On 15-10-25 03:46 AM, Some Developer wrote:
I'm just wondering what hardware spec I'd need push 20 gigabits of
network traffic on an OpenBSD server?
Short answer: It's not generally possible today, at least for your use
case.
Medium answer: Contact Esdenera Networks to find out. They manage to
do it somehow. I'm sure they'll be happy to make it happen for you in
exchange for suitable amounts of money...
Longer answer:
Network performance research numbers have presented by gnn at various
conferences over the last year or so, and they consistently showed that
OpenBSD, while performing well for a single-threaded stack, fell badly
behind in multi-core, and wasn't able to keep up to 10Gbps. The OpenBSD
team is (currently, AFAIK) working on making the network stack
multi-threaded, or at least not giant-locked, which should (eventually)
dramatically increase performance scalability.
On top of that, there are substantial optimizations possible; research
in the FreeBSD camp (and experience under OpenBSD as well) has shown
that seemingly-similar hardware can perform radically differently.

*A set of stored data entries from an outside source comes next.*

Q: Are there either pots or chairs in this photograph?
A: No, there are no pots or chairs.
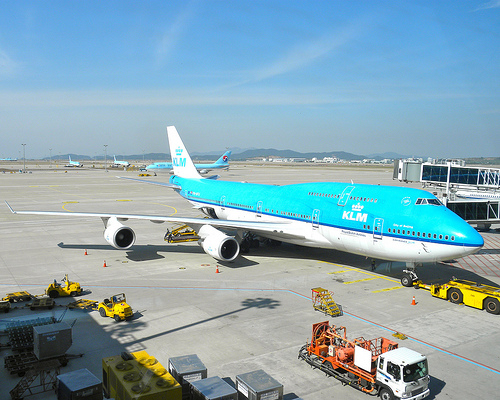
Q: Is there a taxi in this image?
A: Yes, there is a taxi.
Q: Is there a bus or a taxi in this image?
A: Yes, there is a taxi.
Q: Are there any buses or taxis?
A: Yes, there is a taxi.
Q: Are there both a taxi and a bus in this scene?
A: No, there is a taxi but no buses.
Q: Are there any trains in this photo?
A: No, there are no trains.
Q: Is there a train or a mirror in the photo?
A: No, there are no trains or mirrors.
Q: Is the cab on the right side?
A: Yes, the cab is on the right of the image.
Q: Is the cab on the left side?
A: No, the cab is on the right of the image.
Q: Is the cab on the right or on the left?
A: The cab is on the right of the image.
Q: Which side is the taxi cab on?
A: The taxi cab is on the right of the image.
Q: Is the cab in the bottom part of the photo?
A: Yes, the cab is in the bottom of the image.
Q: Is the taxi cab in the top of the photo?
A: No, the taxi cab is in the bottom of the image.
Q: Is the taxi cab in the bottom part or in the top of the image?
A: The taxi cab is in the bottom of the image.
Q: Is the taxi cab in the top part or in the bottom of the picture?
A: The taxi cab is in the bottom of the image.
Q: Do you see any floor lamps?
A: No, there are no floor lamps.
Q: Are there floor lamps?
A: No, there are no floor lamps.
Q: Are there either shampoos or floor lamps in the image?
A: No, there are no floor lamps or shampoos.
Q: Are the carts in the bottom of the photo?
A: Yes, the carts are in the bottom of the image.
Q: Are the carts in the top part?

Drivers make a big difference.
You talk about storing the data - *writing* data to disk at 10Gbps
(sustained) is currently in the realm of high-energy physics, with
multi-million-dollar budgets for the storage arrays. A 7200rpm disk can
charitably be said to write at up to 100MBytes/sec, but that's not
necessarily sustained speed, so minimum 10-unit array assuming 100%
ideal throughput, which doesn't actually exist in the real world. More
likely you'd have to buy a large HDS array to get that kind of
throughput. Plus, that's about 2.5PB (yes, PETAbytes) of data every
month. Are you building this for the NSA?!?
You do realize that this means you're now trying to push *30* Gbits/sec
on a single server, right? (10 in, 10 out, 10 logged) Even Netflix, who
spend a ridiculous amount of time doing optimization, have only recently
gotten FreeBSD servers with tons of custom code and tweaks to pass the
65Gbps-per-socket mark.
Lastly, Gbits/sec isn't the bottleneck. The bottleneck is
packets-per-second. If you're pushing 10Gbps worth of 1500-byte
packets, then this is possible today. (Not sure about 30Gbps.) If
you're trying to push 10Gbps worth of 64-byte packets on commodity
hardware, forget about this pipe dream for another few years until the
fully-MP network stack is finished and optimized.
Good luck... but you might want to consider doing this on a Juniper MX
series or Cisco ASR instead - those platforms can at least maybe do the
tunnelling part for around $250k, then feed the output into a 10GE
switch with port mirroring (~$10k), then a Network Flight Recorder or
similar to actually capture that much data (~$150k).